Those familiar with altitude sickness would be aware it's not a good idea to exercise or eat a lot when acclimatising. I learnt this the hard way and enjoyed some tactical liquid discussions out of our moving bus on our way out of town. Lesson learnt people!

Anyways, we eventually arrived in the southern Bolivian town of Uyuni to visit the famous salares (salt flats). We sorted ourselves out with a three day tour and set off. It was an amazing few days and the pictures hardly capture the natural beauty of the region. Highlights included...

Playing around in the train graveyard...



Visiting a hotel made completely of salt...


Getting our salt flat and funny photos on...




walked inside a 5000 metre high semi active volcano and saw some amazing mountains...





From Uyuni and the salt flats we headed north to Bolivia's capital La Paz. The city lies within a deep valley with the poorer suburbs towards the top. Once settled into our hostel (Loki - awesome times) we quickly discovered a good friend Tim had broken his ankle mountain biking and was in hospital. It worked out well for me as it gave me a chance to see a familiar face from home and swap S.A stories. The scary thing was Tim hurt himself doing the famous Death Road bike ride which was to be a highlight of our visit to La Paz. 

With some new found nerves (thanks Tim!) we set off to test our two wheel chops. I am glad to report Edwina and I escaped without a scratch (well Edwina did have a couple of stacks but nothing serious). Unfortunately the weather wasn't great so we could barely see the amazing scenery. On the plus side we also couldn't see the sheer cliff drop from the unsealed road with no railings... yep they don't call it the "worlds deadliest road" for nothing. Check out some sweet pics of us ripping it up...



After our adrenaline rush and partying in La Paz it was time to blow the lid on Bolivia and prowl on over to Peru, the Inca trail and meeting up with Edwina's uni buddy Rachel. You'll have to stay tuned to see if we survive! Until next time... peace from Peru.

Wednesday, 9 March 2011

Dancing in the streets... and the rain.

Unfortunately our trip to Rio has been slightly dampened by the almost continuous bad weather. In a city bursting with beaches, beautiful views and street parties, it was hardly the place to spend much time inside. Of course this wasn't going to stop us from enjoying the craziness of Rio during Carnival. 

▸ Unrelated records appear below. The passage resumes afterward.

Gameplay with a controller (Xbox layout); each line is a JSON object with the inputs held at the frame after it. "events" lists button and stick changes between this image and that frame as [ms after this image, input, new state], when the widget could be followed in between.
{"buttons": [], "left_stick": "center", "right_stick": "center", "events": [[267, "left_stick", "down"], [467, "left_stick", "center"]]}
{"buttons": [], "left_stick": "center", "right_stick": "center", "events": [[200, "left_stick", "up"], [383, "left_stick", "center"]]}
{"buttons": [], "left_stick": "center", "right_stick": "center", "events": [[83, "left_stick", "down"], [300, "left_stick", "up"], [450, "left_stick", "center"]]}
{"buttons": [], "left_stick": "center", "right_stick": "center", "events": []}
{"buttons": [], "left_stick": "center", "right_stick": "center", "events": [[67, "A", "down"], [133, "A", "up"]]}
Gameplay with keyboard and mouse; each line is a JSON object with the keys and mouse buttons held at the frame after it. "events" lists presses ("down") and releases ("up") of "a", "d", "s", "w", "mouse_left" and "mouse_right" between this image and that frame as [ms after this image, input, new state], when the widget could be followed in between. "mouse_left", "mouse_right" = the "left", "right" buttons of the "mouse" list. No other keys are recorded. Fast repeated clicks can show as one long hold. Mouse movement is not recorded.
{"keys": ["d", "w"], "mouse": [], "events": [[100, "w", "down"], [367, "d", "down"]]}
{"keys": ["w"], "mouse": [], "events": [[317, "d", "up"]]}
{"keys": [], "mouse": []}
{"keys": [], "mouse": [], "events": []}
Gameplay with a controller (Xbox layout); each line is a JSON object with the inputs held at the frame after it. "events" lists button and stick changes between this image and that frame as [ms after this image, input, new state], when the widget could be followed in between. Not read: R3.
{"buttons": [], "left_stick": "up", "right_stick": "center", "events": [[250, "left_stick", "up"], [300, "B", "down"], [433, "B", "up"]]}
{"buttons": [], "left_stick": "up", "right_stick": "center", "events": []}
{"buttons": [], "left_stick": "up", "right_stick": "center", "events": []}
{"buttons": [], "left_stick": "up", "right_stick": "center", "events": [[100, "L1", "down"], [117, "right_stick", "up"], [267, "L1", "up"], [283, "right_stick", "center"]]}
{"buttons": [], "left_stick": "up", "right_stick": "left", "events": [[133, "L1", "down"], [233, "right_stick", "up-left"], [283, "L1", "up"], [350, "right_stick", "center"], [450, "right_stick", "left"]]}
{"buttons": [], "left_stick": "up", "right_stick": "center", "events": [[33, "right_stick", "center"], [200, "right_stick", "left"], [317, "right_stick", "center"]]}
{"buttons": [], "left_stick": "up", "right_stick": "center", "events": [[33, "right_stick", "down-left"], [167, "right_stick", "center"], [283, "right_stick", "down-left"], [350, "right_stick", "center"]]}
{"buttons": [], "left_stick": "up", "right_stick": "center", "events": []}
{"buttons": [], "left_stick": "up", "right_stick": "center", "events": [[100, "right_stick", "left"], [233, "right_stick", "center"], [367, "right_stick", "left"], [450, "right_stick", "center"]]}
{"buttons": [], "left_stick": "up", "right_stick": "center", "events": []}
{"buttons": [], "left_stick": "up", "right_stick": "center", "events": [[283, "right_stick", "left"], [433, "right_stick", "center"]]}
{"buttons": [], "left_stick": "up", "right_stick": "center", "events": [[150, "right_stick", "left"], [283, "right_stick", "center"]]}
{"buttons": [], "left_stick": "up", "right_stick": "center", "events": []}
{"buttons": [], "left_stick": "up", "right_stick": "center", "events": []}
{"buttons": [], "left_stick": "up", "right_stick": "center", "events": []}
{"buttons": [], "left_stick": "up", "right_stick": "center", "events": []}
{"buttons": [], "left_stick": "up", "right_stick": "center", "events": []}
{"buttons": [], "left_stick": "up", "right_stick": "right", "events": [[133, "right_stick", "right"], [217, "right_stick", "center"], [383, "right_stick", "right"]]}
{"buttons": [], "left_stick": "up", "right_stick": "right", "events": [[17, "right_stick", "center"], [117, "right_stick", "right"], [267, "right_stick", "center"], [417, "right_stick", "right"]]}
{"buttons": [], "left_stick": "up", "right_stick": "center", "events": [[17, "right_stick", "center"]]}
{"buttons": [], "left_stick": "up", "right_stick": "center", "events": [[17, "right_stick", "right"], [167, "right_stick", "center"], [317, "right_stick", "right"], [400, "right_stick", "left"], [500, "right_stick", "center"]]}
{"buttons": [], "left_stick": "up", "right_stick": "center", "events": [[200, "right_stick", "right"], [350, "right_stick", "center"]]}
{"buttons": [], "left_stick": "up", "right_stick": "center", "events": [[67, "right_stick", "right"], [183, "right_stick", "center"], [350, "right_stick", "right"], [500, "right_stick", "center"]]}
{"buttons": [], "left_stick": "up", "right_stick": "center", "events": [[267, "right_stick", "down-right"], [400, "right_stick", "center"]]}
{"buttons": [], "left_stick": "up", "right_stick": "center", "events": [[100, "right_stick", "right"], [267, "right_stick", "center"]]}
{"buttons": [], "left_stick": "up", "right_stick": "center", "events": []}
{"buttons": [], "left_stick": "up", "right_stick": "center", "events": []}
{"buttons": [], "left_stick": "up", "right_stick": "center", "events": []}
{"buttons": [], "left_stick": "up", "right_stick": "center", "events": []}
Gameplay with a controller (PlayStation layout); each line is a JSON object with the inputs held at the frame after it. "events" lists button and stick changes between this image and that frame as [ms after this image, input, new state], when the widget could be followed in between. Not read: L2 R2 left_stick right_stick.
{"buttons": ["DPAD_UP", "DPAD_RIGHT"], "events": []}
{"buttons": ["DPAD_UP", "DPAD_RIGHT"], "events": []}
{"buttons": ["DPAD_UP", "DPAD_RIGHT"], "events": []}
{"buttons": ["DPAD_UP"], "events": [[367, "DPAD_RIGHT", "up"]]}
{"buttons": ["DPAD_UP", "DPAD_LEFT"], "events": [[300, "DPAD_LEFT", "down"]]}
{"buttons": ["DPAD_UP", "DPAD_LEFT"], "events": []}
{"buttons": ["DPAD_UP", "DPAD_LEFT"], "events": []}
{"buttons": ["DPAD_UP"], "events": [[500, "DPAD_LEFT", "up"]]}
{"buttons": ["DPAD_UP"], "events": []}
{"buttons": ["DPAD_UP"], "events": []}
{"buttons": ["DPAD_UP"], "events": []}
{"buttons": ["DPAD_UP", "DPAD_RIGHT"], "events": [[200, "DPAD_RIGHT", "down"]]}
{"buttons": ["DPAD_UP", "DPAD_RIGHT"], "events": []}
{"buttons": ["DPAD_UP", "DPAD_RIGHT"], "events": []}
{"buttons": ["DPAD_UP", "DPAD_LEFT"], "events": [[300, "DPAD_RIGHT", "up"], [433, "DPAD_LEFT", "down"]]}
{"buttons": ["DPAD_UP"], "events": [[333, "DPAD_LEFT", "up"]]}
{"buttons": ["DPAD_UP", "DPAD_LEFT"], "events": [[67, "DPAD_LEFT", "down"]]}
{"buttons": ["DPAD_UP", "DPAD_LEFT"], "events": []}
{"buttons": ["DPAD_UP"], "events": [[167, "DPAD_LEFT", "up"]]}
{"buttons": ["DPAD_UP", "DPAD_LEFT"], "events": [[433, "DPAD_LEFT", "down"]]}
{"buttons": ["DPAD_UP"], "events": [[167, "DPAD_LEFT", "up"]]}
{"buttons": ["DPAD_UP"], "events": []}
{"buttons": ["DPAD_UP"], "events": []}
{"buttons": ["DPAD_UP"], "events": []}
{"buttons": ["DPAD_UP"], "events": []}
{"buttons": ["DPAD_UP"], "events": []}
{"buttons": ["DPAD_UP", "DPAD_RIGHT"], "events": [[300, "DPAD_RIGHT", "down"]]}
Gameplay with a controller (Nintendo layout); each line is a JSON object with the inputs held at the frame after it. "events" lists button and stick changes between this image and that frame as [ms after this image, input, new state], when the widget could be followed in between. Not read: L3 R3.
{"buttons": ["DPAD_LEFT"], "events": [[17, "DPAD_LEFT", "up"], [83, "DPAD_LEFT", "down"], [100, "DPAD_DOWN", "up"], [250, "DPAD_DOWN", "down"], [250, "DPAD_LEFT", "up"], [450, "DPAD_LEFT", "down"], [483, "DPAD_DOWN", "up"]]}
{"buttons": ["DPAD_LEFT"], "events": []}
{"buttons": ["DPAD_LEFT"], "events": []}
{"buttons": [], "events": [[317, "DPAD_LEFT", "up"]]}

During Carnival the city turns into one giant party with countless street parties, the Samba school parades at the Sambadrome and general drunken' adventures. The locals really take this seriously and the city is overflowing with Brazilians dressed up and on the drink. The streets, metro and buses are ringing with Samba music and the cries of locals singing! 



We met up with some friends from Sydney and danced our butts off at a local street party in Copacabana. To see how the experts did it we then watched the finals of the Samba school parades. It was simply amazing! The time, effort, skill, money and passion the people put into their parade is unbelievable. Unfortunately photos hardly do the night justice. 






The rest of our week has been spent looking at the sights including Christo Redentor (Christ the Redeemer) in less than amazing weather. We also visited numerous markets, Santa Teresa, Centro and the beach areas of Copacabana and Ipanema. 




For our final night out we once again returned to party central Lapa and busted some moves with the locals at a Samba club! They were kind enough to teach us some of the sexy dance moves and of course we returned the favour (well me at least... no surprises there!) 

After getting at least slightly comfortable with Spanish, it has been a whole new fun game understanding Brazilian Portuguese. Even the words that are spelt the same are pronounced completely different! Crazy. Luckily I've got such a winning smile and don't mind playing the lucky dip menu game. Mostly I end up with meat with rice and beans, it usually tastes pretty good!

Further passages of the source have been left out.